:: Provided information ::

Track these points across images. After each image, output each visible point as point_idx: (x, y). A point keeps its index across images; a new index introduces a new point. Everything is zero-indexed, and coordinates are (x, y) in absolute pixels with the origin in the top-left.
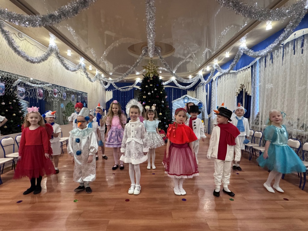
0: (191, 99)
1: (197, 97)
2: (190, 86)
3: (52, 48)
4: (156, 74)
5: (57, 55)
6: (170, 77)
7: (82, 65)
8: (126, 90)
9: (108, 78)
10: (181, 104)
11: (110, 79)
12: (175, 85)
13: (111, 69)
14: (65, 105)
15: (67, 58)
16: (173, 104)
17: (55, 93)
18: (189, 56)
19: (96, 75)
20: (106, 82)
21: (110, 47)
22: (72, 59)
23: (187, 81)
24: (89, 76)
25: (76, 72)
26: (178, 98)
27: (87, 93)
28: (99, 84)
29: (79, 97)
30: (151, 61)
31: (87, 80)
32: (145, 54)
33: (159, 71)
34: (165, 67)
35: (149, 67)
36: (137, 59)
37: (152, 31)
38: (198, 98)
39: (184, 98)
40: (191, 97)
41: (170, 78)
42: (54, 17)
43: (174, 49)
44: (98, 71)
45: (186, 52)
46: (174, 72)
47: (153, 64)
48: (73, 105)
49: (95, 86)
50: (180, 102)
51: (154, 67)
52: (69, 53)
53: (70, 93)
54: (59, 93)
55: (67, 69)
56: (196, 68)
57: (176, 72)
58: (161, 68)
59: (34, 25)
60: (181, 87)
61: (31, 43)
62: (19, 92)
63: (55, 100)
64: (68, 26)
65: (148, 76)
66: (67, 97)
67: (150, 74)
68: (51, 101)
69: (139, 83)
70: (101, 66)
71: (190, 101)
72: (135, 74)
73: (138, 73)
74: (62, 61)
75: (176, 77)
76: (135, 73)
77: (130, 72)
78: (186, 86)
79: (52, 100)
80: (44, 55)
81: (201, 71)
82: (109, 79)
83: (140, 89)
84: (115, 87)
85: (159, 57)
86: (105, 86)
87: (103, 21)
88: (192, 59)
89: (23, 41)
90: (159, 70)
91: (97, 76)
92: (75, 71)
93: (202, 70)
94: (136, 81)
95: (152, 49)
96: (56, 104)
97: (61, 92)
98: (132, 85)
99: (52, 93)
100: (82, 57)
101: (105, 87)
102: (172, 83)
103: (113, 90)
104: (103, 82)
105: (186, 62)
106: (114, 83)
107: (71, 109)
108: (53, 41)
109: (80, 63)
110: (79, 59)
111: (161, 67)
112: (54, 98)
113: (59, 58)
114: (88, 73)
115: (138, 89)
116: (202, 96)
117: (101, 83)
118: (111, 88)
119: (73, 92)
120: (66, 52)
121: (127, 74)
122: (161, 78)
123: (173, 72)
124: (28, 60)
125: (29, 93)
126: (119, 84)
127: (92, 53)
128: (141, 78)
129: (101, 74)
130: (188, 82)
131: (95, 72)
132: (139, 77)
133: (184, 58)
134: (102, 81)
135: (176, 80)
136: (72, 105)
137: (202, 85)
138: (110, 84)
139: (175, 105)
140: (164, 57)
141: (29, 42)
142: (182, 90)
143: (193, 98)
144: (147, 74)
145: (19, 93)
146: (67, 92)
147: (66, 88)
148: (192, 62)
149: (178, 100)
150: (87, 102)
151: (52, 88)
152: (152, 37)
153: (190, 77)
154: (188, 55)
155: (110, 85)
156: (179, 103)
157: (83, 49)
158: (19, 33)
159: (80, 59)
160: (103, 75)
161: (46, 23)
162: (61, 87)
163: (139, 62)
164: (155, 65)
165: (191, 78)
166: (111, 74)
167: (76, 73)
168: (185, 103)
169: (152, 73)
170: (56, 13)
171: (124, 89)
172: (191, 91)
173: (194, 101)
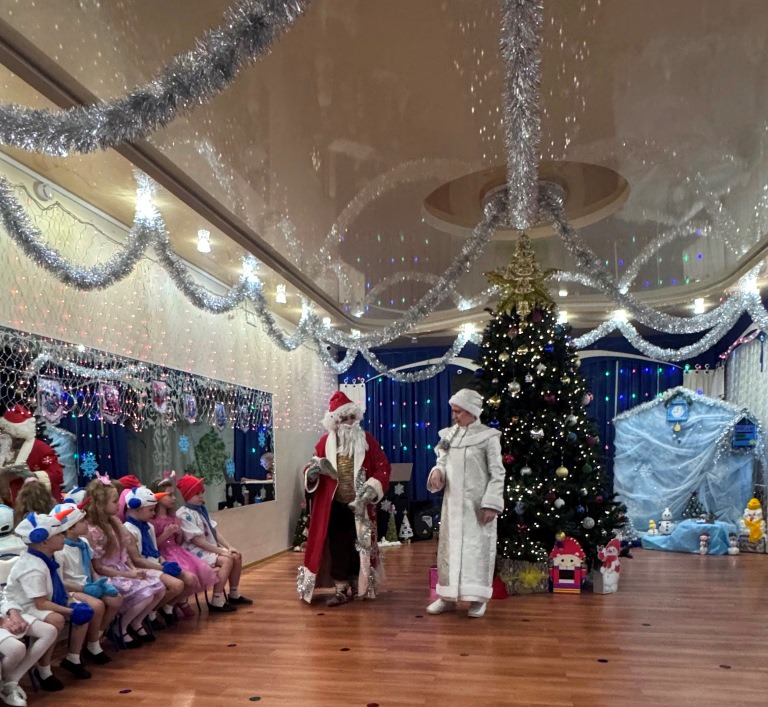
0: (702, 404)
1: (731, 395)
2: (699, 348)
3: (144, 227)
4: (545, 303)
5: (164, 251)
6: (605, 313)
7: (251, 287)
8: (419, 378)
9: (350, 333)
10: (657, 430)
11: (356, 334)
12: (628, 347)
13: (360, 295)
14: (194, 443)
15: (196, 260)
16: (618, 431)
17: (158, 396)
18: (693, 213)
19: (302, 320)
20: (338, 347)
21: (354, 206)
22: (216, 267)
23: (682, 326)
24: (276, 326)
25: (231, 313)
26: (639, 401)
27: (269, 396)
28: (315, 358)
29: (243, 408)
30: (522, 247)
31: (267, 341)
32: (495, 219)
33: (558, 289)
34: (580, 270)
35: (514, 274)
36: (463, 243)
37: (527, 113)
38: (735, 401)
39: (669, 403)
40: (703, 398)
41: (607, 317)
42: (151, 105)
43: (626, 183)
44: (309, 304)
45: (679, 194)
46: (624, 291)
47: (529, 259)
48: (223, 444)
49: (300, 366)
50: (648, 420)
51: (536, 271)
52: (205, 240)
53: (211, 397)
54: (174, 398)
55: (199, 302)
56: (726, 263)
57: (631, 289)
58: (566, 276)
59: (84, 147)
60: (655, 352)
61: (75, 218)
62: (43, 396)
63: (159, 425)
64: (200, 139)
65: (509, 312)
66: (200, 412)
67: (516, 302)
68: (146, 427)
69: (469, 344)
70: (321, 283)
71: (699, 413)
72: (453, 310)
73: (465, 305)
74: (179, 275)
75: (634, 309)
76: (455, 306)
77: (435, 299)
78: (677, 348)
79: (151, 422)
80: (120, 255)
81: (754, 278)
82: (350, 336)
83: (474, 368)
84: (376, 365)
85: (555, 225)
86: (334, 364)
87: (324, 100)
88: (711, 223)
89: (50, 212)
90: (557, 285)
91: (305, 324)
92: (226, 308)
93: (757, 268)
94: (460, 336)
95: (527, 194)
96: (165, 439)
97: (179, 391)
98: (441, 356)
99: (149, 397)
100: (251, 256)
101: (335, 369)
102: (615, 340)
103: (366, 379)
104: (329, 348)
105: (679, 239)
106: (371, 350)
107: (215, 459)
108: (147, 201)
109: (243, 280)
110: (239, 263)
111: (565, 270)
112: (156, 416)
113: (169, 263)
114: (274, 316)
115: (466, 371)
116: (757, 390)
117: (320, 352)
118: (359, 370)
119: (218, 391)
120: (194, 241)
121: (422, 311)
122: (563, 318)
123: (617, 290)
124: (67, 279)
125: (76, 402)
126: (390, 354)
127: (283, 237)
128: (479, 325)
129: (322, 317)
130: (689, 330)
131: (298, 310)
132: (472, 321)
133: (671, 221)
134: (325, 346)
135: (634, 323)
136: (218, 442)
137: (758, 337)
138: (355, 354)
139: (628, 431)
140: (577, 224)
141: (69, 213)
142: (661, 365)
143: (711, 401)
144: (505, 303)
145: (44, 401)
146: (200, 394)
147: (195, 376)
148: (708, 238)
149: (643, 411)
150: (271, 430)
151: (149, 380)
152: (529, 139)
153: (699, 306)
154: (690, 208)
155: (356, 358)
156: (645, 423)
157: (251, 223)
158: (37, 184)
159: (241, 262)
160: (327, 322)
161: (123, 131)
162: (178, 373)
163: (472, 253)
164: (537, 265)
165: (703, 311)
166: (359, 314)
167: (231, 318)
168: (675, 422)
169: (526, 297)
170: (157, 88)
171: (410, 376)
172: (703, 368)
173: (717, 415)
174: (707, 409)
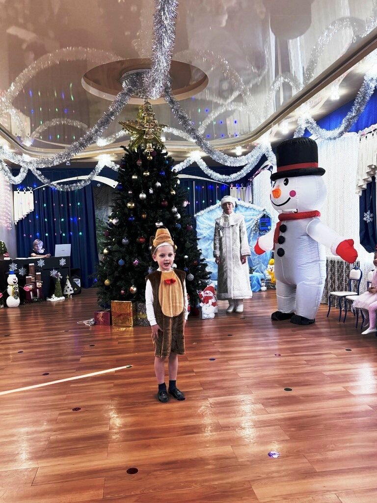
0: (242, 206)
2: (240, 175)
6: (188, 152)
8: (73, 188)
9: (22, 155)
11: (26, 158)
12: (201, 173)
13: (28, 130)
16: (197, 222)
40: (243, 203)
41: (188, 155)
50: (214, 216)
60: (217, 176)
69: (106, 168)
76: (95, 143)
78: (229, 175)
82: (23, 158)
84: (42, 179)
86: (13, 178)
94: (99, 162)
98: (88, 174)
101: (13, 181)
102: (194, 169)
103: (34, 188)
106: (38, 169)
115: (103, 185)
126: (52, 172)
128: (111, 156)
130: (236, 165)
132: (107, 153)
134: (5, 165)
135: (204, 159)
137: (269, 169)
138: (27, 171)
139: (203, 223)
142: (219, 184)
149: (211, 211)
153: (239, 150)
155: (28, 174)
171: (66, 187)
172: (240, 187)
173: (250, 213)
174: (245, 209)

:::

Set down the records above word for word, from the first line through the line containing "142: (182, 90)", both included; leave out the pictures.

Exercise solution:
Track these points across images. After each image, output each visible point as point_idx: (x, y). A point keeps its index across images; a new index introduces a new point. Everything is zero-indexed, and coordinates are (x, y) in absolute pixels with the origin in the top-left.
0: (191, 99)
1: (197, 97)
2: (190, 86)
3: (52, 48)
4: (156, 74)
5: (57, 55)
6: (170, 77)
7: (82, 65)
8: (126, 90)
9: (108, 78)
10: (181, 104)
11: (110, 79)
12: (175, 85)
13: (111, 69)
14: (65, 105)
15: (67, 58)
16: (173, 104)
17: (55, 93)
18: (189, 56)
19: (96, 75)
20: (106, 82)
21: (110, 47)
22: (72, 59)
23: (187, 81)
24: (89, 76)
25: (76, 72)
26: (178, 98)
27: (87, 93)
28: (99, 84)
29: (79, 97)
30: (151, 61)
31: (87, 80)
32: (145, 54)
33: (159, 71)
34: (165, 67)
35: (149, 67)
36: (137, 59)
37: (152, 31)
38: (198, 98)
39: (184, 98)
40: (191, 97)
41: (170, 78)
42: (54, 17)
43: (174, 49)
44: (98, 71)
45: (186, 52)
46: (174, 72)
47: (153, 64)
48: (73, 105)
49: (95, 86)
50: (180, 102)
51: (154, 67)
52: (69, 53)
53: (70, 93)
54: (59, 93)
55: (67, 69)
56: (196, 68)
57: (176, 72)
58: (161, 68)
59: (34, 25)
60: (181, 87)
61: (31, 43)
62: (19, 92)
63: (55, 100)
64: (68, 26)
65: (148, 76)
66: (67, 97)
67: (150, 74)
68: (51, 101)
69: (139, 83)
70: (101, 66)
71: (190, 101)
72: (135, 74)
73: (138, 73)
74: (62, 61)
75: (176, 77)
76: (135, 73)
77: (130, 72)
78: (186, 86)
79: (52, 100)
80: (44, 55)
81: (201, 71)
82: (109, 79)
83: (140, 89)
84: (115, 87)
85: (159, 57)
86: (105, 86)
87: (103, 21)
88: (192, 59)
89: (23, 41)
90: (159, 70)
91: (97, 76)
92: (75, 71)
93: (202, 70)
94: (136, 81)
95: (152, 49)
96: (56, 104)
97: (61, 92)
98: (132, 85)
99: (52, 93)
100: (82, 57)
101: (105, 87)
102: (172, 83)
103: (113, 90)
104: (103, 82)
105: (186, 62)
106: (114, 83)
107: (71, 109)
108: (53, 41)
109: (80, 63)
110: (79, 59)
111: (161, 67)
112: (54, 98)
113: (59, 58)
114: (88, 73)
115: (138, 89)
116: (202, 96)
117: (101, 83)
118: (111, 88)
119: (73, 92)
120: (66, 52)
121: (127, 74)
122: (161, 78)
123: (173, 72)
124: (28, 60)
125: (29, 93)
126: (119, 84)
127: (92, 53)
128: (141, 78)
129: (101, 74)
130: (188, 82)
131: (95, 72)
132: (139, 77)
133: (184, 58)
134: (102, 81)
135: (176, 80)
136: (72, 105)
137: (202, 85)
138: (110, 84)
139: (175, 105)
140: (164, 57)
141: (29, 42)
142: (182, 90)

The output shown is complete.